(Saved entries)
▬▬▬▬▬▬▬▬▬▬

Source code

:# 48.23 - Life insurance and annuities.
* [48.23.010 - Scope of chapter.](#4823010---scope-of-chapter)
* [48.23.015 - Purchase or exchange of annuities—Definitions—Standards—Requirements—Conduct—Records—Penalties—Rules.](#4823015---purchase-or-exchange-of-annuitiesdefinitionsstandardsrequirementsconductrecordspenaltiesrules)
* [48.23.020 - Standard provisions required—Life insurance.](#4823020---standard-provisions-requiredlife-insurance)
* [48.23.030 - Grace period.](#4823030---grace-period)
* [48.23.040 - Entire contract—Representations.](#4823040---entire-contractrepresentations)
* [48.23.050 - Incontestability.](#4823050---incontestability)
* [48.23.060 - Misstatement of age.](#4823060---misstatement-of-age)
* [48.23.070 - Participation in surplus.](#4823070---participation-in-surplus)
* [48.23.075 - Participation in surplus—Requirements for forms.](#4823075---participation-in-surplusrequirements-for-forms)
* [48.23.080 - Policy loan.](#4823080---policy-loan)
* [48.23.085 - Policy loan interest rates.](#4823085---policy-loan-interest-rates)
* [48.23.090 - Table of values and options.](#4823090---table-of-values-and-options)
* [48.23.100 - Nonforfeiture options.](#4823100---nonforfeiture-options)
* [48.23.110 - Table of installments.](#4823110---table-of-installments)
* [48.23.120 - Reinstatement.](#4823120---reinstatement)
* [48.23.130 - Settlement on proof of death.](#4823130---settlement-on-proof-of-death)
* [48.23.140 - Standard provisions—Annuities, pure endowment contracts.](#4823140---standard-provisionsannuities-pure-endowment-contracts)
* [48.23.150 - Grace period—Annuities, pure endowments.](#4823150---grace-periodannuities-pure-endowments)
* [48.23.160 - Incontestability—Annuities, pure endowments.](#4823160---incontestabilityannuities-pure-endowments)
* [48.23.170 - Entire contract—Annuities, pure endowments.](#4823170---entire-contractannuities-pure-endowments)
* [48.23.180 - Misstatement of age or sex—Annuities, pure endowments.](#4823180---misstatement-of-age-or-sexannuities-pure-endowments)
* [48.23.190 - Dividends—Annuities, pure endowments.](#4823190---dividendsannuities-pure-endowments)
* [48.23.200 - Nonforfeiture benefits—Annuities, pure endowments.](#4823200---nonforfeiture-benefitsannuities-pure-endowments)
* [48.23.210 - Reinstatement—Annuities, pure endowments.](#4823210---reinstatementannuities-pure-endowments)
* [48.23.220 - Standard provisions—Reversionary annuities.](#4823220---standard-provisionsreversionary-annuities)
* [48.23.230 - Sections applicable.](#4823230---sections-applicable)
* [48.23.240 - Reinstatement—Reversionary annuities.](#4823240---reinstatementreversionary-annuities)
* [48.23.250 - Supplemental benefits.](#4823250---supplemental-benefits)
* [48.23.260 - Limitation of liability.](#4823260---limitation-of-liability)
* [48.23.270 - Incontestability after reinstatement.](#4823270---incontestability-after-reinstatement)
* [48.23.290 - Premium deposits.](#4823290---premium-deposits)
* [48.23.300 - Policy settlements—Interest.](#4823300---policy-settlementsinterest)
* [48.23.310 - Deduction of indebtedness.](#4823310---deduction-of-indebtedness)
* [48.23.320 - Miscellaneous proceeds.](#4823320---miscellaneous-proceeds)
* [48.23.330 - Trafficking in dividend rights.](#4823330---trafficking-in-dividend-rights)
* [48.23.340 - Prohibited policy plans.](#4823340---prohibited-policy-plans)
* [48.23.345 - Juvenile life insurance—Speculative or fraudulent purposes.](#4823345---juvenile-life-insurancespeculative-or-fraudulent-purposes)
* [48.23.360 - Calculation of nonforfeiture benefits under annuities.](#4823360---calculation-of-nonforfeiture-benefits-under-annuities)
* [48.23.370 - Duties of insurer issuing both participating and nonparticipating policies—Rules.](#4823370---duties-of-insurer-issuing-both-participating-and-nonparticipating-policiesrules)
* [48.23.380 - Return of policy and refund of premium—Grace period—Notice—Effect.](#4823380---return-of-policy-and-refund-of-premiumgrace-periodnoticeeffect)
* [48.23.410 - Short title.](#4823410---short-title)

▬▬▬▬▬▬▬▬▬▬

Task description
Show each line in the entries above that contains the word "Misstatement".

Result for this exercise
* [48.23.060 - Misstatement of age.](#4823060---misstatement-of-age)
* [48.23.180 - Misstatement of age or sex—Annuities, pure endowments.](#4823180---misstatement-of-age-or-sexannuities-pure-endowments)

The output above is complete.